Text section start
Getting airlifted to a hospital can make the difference between life and death, yet medivac helicopters are often grounded by poor visibility.
A new navigation system for the helicopter service linking many of the state’s hospitals has made it safer for pilots to accept missions in less than ideal weather.
The Dartmouth Hitchcock Advance Response Team—or DHART—has a colorful new map in the hanger beside the hospital. It shows routes that pilots will now take whenever possible.
They used to just set their own courses when they airlifted patients to and from about 30 hospitals in Vermont and New Hampshire.
For the first time, these pre-planned routes and altitudes are on file with air traffic controllers. Plus, new instruments and training are allowing the medivac pilots to accept missions even when weather and visibility are not ideal—something they did not do when they had only their own vision and clear skies to rely on. Jim Erdman, DHART’s Program Business Manager, says this is a way to improve safety while adding flights.
“So it does not sound very safe to fly in weather conditions that limit visibility but in fact I can tell you in fact it is much safer,” Erdman said, about the new system.
Erdman says the new route plan and the navigational instruments bring the medivac service up to the same standard already set by the FAA for commercial airlines.
Text section end
Data listing section start
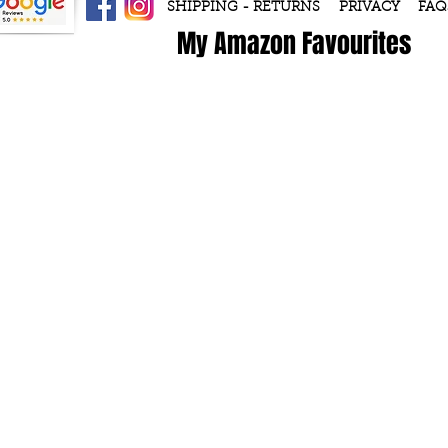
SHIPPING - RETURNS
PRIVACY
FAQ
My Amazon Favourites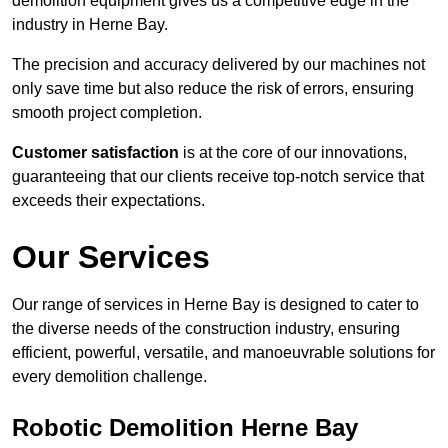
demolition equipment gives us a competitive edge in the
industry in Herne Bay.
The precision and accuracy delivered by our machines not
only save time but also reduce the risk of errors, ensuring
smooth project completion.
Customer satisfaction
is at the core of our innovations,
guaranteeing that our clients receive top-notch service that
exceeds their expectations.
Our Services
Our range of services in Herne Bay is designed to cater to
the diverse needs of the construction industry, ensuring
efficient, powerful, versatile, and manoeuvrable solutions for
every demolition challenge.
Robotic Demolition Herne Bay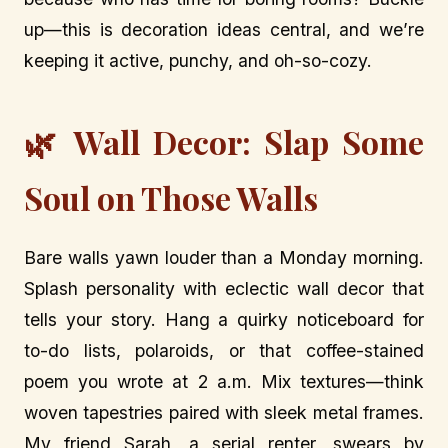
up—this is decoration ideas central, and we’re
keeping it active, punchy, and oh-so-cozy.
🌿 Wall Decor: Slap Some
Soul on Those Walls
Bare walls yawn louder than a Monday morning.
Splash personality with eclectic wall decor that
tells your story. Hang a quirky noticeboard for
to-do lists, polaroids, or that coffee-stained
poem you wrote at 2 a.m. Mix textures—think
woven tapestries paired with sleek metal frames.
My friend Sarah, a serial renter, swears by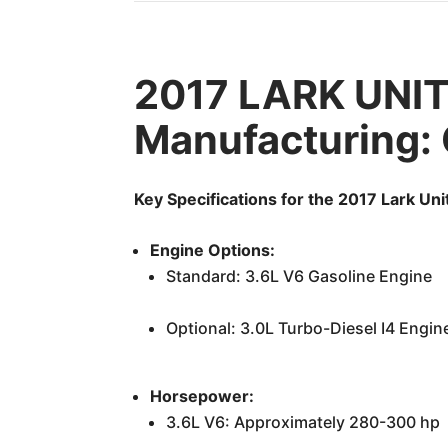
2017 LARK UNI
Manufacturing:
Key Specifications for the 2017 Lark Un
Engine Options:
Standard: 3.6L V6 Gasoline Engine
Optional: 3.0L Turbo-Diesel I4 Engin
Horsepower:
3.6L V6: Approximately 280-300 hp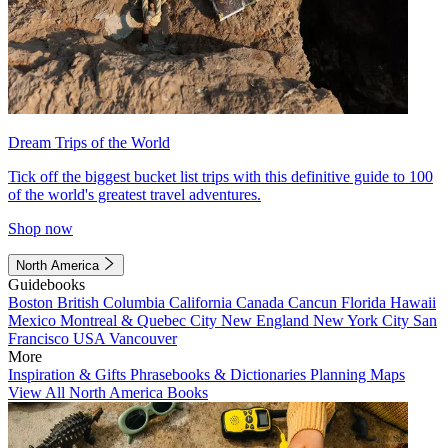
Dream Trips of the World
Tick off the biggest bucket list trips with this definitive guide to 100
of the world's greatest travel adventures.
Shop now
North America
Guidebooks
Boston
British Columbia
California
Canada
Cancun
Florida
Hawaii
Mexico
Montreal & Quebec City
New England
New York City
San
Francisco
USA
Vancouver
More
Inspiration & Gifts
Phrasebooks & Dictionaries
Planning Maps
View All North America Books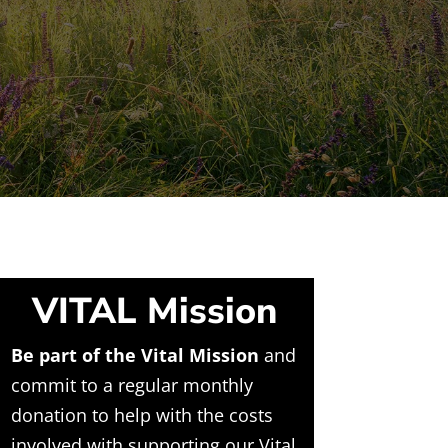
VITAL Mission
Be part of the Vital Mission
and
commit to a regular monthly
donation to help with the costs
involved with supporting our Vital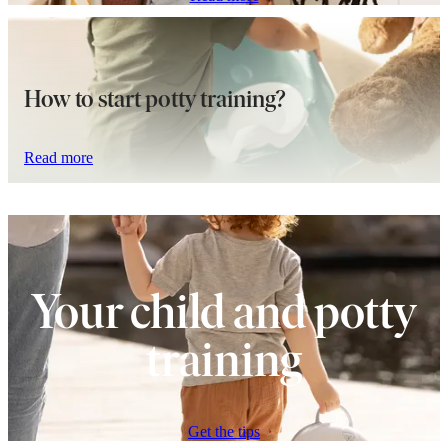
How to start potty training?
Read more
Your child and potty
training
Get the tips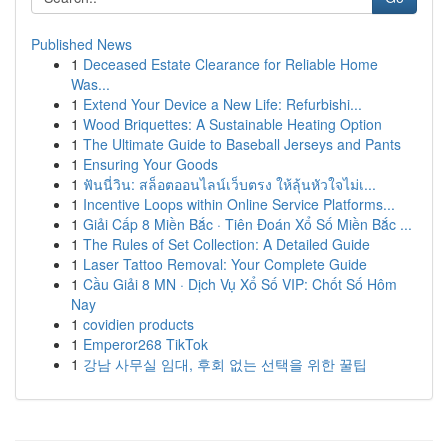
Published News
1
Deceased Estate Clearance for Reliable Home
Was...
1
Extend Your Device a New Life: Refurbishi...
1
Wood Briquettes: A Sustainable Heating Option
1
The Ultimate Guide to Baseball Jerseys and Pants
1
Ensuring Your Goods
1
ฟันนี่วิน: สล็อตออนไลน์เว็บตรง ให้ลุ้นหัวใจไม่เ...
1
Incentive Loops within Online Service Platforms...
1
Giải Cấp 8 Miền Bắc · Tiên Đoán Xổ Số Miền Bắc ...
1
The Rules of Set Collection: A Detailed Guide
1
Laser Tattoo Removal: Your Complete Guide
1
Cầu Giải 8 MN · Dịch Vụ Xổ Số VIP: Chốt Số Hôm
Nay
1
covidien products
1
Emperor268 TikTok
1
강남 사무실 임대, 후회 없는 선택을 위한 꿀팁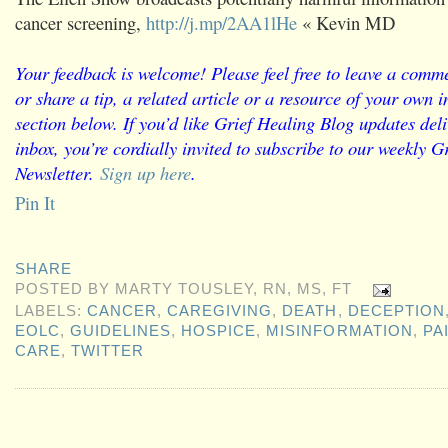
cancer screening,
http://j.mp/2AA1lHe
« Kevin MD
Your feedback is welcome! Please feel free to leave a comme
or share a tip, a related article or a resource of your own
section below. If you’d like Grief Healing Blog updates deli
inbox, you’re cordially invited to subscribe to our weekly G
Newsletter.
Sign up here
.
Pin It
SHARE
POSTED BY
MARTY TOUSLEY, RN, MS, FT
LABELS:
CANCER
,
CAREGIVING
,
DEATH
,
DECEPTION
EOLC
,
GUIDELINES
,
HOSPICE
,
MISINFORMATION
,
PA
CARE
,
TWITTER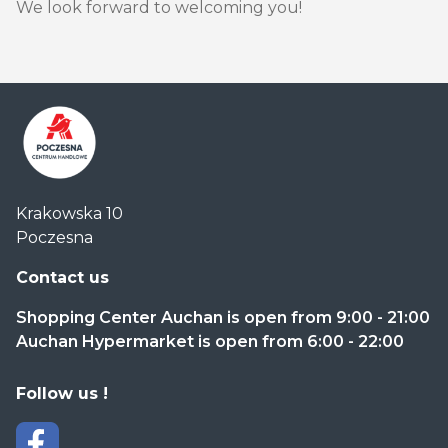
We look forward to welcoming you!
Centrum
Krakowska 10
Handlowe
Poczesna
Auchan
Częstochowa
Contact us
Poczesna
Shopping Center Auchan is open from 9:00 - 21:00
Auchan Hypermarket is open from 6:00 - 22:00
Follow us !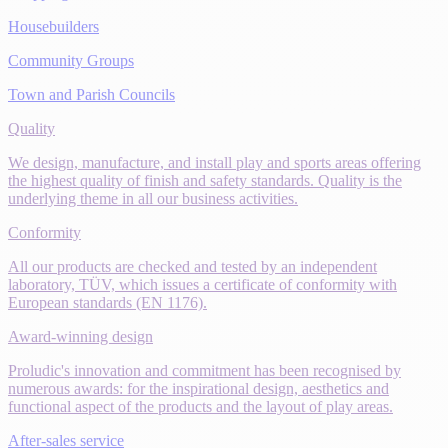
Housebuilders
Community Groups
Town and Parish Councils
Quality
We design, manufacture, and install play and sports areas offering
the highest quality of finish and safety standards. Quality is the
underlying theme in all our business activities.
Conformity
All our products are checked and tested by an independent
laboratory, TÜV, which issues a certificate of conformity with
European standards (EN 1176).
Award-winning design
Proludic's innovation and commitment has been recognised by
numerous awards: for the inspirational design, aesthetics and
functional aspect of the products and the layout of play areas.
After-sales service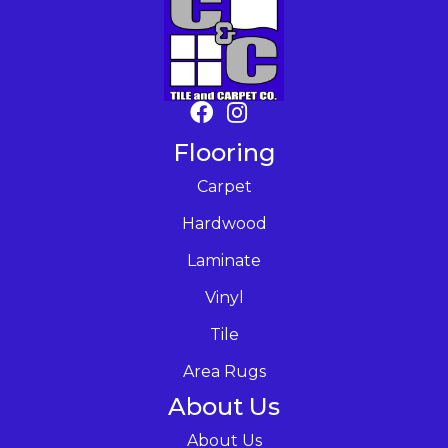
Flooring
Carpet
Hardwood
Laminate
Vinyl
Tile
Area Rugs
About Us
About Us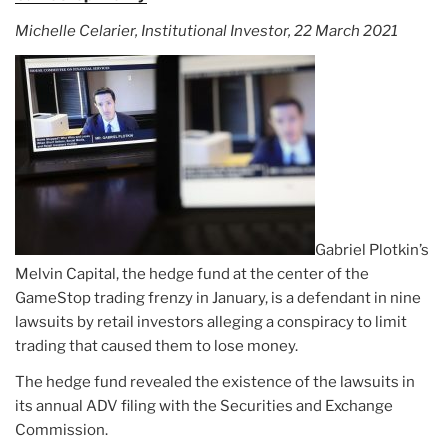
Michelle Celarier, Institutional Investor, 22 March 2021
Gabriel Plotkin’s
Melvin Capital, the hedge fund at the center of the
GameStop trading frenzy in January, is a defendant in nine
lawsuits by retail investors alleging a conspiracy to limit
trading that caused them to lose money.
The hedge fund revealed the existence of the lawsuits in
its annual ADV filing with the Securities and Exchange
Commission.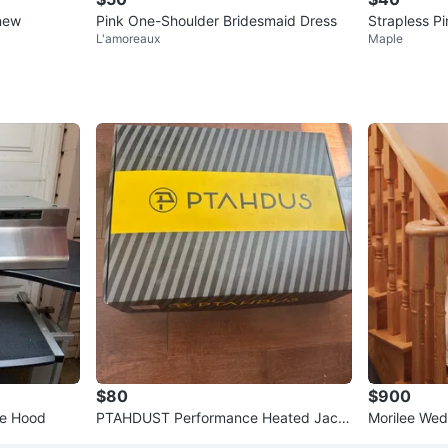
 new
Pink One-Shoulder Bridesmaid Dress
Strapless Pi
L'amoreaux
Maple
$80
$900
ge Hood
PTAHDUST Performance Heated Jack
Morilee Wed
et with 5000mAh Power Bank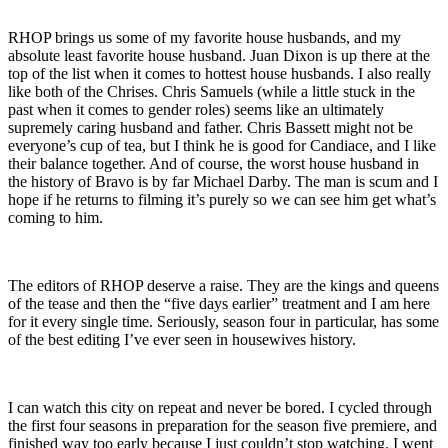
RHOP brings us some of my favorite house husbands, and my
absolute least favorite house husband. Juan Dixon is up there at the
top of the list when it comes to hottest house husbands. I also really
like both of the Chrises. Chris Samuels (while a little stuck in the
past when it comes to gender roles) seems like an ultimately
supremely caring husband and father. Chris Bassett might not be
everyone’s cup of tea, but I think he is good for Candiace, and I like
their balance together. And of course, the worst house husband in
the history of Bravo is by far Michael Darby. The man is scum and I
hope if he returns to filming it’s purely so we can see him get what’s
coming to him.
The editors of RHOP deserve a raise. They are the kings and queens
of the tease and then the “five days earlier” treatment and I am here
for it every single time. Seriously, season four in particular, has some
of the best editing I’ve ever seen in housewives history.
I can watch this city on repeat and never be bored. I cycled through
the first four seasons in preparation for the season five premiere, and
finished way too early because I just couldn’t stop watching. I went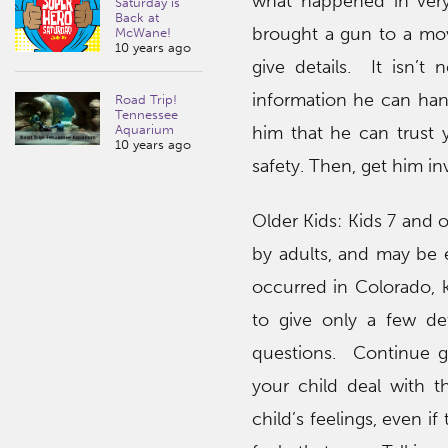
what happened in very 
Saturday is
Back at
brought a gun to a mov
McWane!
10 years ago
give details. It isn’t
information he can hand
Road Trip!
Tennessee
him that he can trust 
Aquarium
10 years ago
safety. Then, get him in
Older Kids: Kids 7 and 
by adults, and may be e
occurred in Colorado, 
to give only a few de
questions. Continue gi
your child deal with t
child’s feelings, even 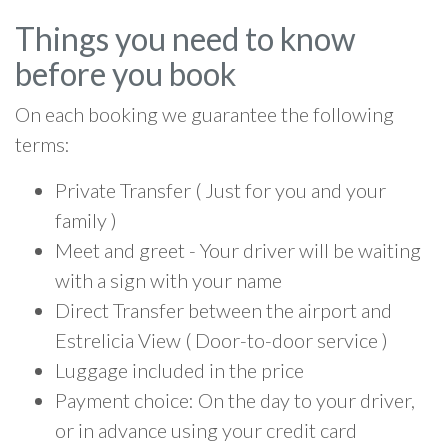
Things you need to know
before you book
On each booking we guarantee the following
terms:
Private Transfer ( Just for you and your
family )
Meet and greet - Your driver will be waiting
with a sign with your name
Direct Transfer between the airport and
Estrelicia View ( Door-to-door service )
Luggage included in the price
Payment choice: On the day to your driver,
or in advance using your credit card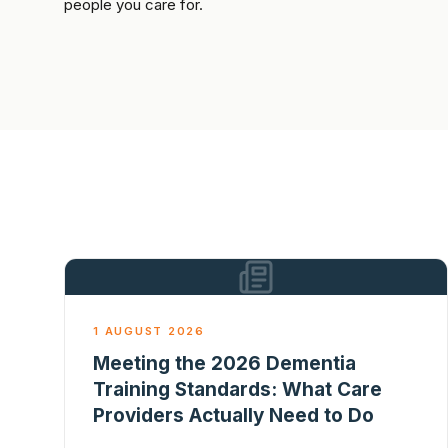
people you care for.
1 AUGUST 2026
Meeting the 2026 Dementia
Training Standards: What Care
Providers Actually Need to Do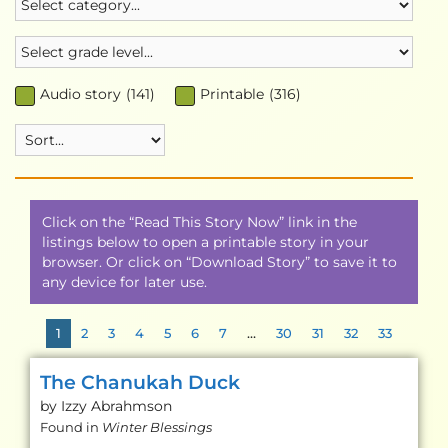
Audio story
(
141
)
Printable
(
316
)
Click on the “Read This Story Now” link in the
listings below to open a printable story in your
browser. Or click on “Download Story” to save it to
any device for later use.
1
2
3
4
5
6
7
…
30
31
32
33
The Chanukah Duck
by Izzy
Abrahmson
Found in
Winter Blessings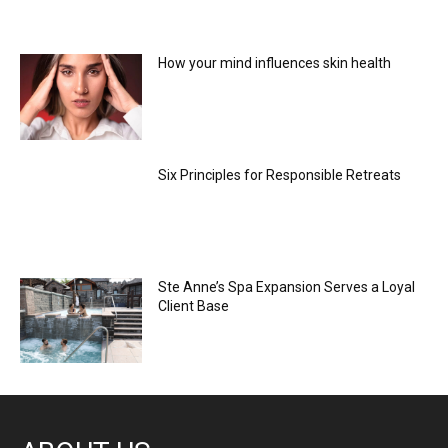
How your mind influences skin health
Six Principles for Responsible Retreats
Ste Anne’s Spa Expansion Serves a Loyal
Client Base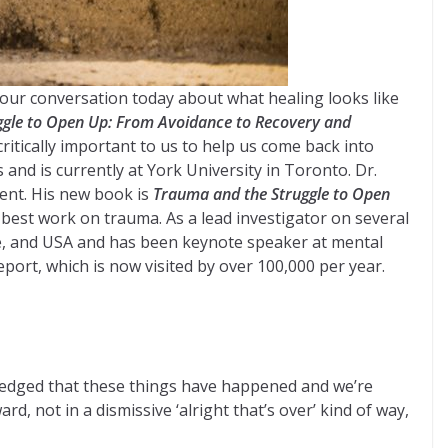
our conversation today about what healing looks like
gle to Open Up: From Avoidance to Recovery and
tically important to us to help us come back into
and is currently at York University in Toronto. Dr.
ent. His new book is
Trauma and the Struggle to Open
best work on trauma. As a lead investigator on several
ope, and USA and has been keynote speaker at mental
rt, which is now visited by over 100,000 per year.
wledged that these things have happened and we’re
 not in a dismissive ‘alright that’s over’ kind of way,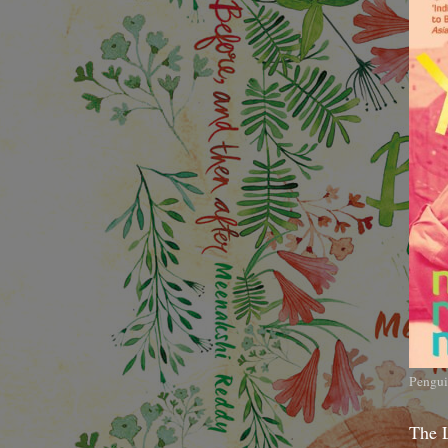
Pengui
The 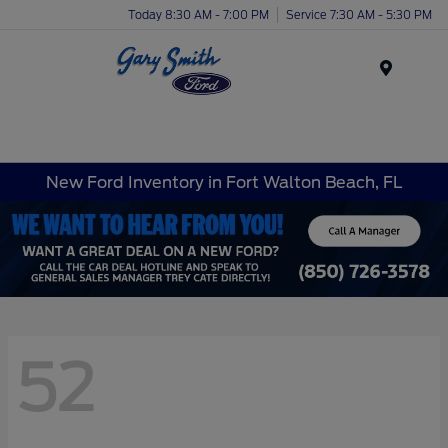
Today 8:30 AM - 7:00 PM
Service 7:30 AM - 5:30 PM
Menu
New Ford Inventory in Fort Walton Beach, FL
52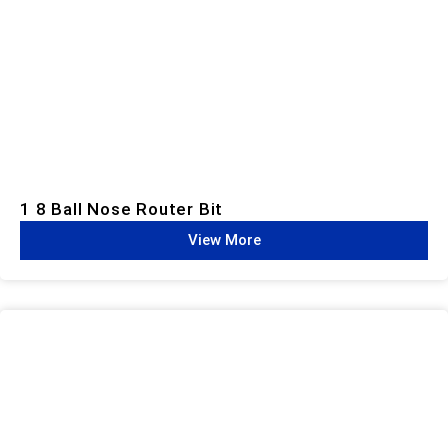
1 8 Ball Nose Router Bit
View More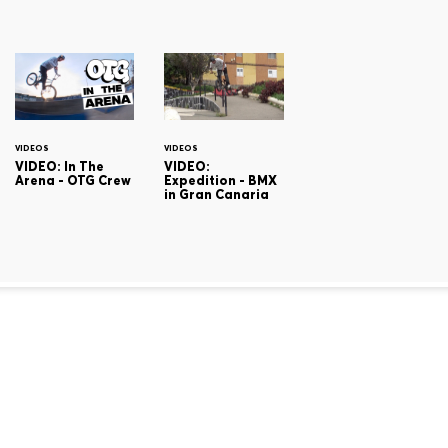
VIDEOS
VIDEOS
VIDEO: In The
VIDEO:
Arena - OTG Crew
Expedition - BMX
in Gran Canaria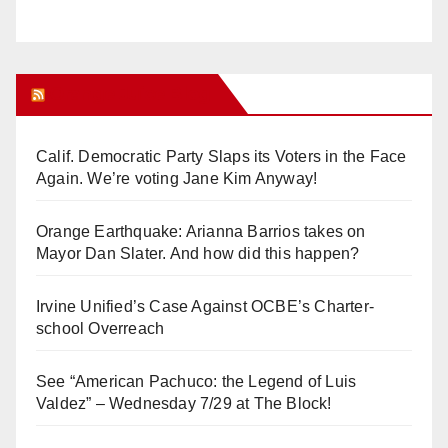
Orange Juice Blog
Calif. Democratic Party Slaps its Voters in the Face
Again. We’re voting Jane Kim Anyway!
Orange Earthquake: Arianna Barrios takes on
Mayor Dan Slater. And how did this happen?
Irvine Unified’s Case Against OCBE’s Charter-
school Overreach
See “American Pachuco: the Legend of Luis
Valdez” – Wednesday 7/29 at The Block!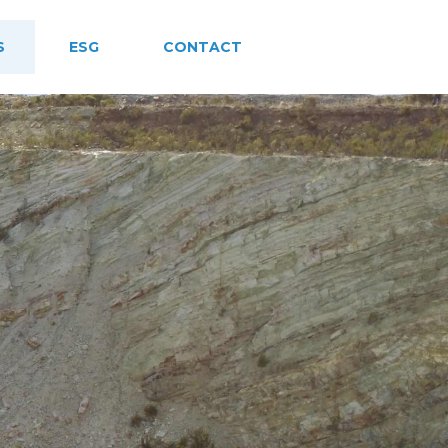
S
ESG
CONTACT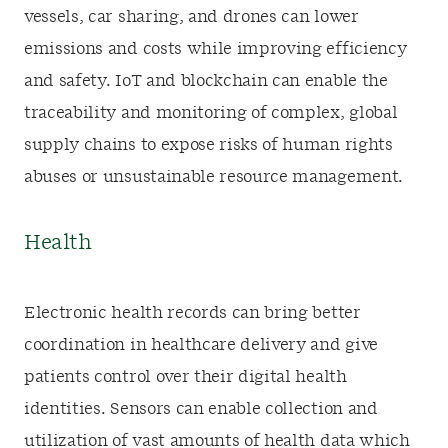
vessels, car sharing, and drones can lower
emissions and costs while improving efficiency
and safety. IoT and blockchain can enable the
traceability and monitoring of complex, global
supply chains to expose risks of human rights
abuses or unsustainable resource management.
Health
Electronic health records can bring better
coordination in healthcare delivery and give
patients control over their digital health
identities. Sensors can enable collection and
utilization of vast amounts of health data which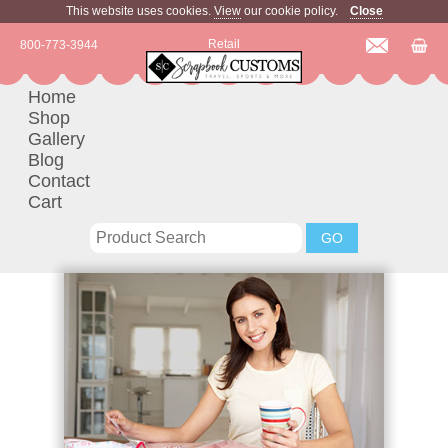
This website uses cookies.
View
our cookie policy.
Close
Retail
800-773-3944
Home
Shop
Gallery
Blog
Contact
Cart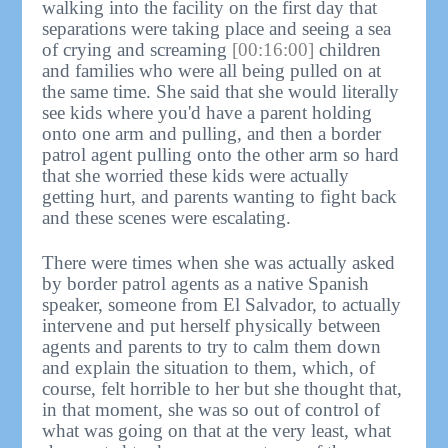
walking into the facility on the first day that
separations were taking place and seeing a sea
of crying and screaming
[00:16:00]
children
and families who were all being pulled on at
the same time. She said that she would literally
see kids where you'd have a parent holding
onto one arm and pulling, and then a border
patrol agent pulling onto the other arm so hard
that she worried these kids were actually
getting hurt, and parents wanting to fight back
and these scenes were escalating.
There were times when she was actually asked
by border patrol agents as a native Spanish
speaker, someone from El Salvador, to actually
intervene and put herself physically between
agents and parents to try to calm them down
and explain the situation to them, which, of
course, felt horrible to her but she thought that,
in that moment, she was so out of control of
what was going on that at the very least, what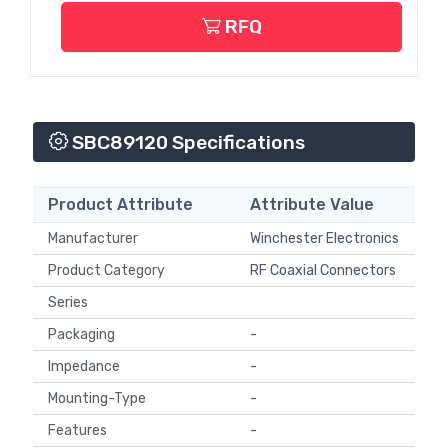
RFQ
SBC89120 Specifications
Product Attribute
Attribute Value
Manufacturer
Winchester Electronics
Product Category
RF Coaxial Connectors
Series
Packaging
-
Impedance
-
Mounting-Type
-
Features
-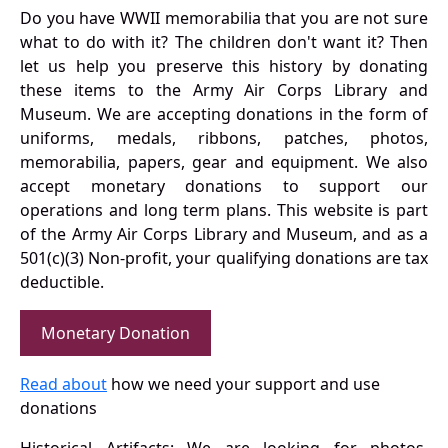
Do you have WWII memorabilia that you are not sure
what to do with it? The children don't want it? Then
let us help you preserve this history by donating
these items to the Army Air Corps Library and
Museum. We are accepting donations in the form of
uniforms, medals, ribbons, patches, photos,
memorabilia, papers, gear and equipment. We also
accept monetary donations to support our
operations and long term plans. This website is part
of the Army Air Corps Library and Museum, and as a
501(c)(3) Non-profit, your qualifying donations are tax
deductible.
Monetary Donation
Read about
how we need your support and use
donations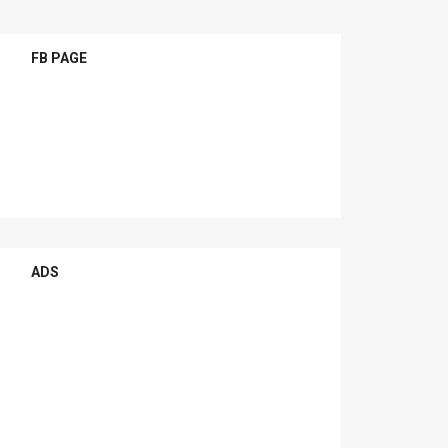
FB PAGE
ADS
Data listing section end
* _Task item A_
In the article about the medivac helicopter service, which federal agency set the standard that the new route plan and instruments bring the service up to?
* _Task item B_
Copy the passage of the medivac helicopter article word for word, starting with "For the first" and going on through "while adding flights.".

* _Answer space A_
The FAA.

* _Answer space B_
For the first time, these pre-planned routes and altitudes are on file with air traffic controllers. Plus, new instruments and training are allowing the medivac pilots to accept missions even when weather and visibility are not ideal—something they did not do when they had only their own vision and clear skies to rely on. Jim Erdman, DHART’s Program Business Manager, says this is a way to improve safety while adding flights.